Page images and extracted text
◆ ◆ ◆ ◆ ◆
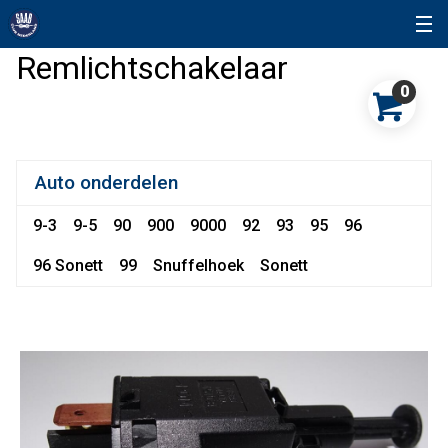
Remlichtschakelaar
0
Auto onderdelen
9-3
9-5
90
900
9000
92
93
95
96
96 Sonett
99
Snuffelhoek
Sonett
◆ ◆ ◆ ◆ ◆
### How to complete this task
Give the entries above again in full and exactly, but not the pictures.

### Result of this task
Remlichtschakelaar
0
Auto onderdelen
9-3
9-5
90
900
9000
92
93
95
96
96 Sonett
99
Snuffelhoek
Sonett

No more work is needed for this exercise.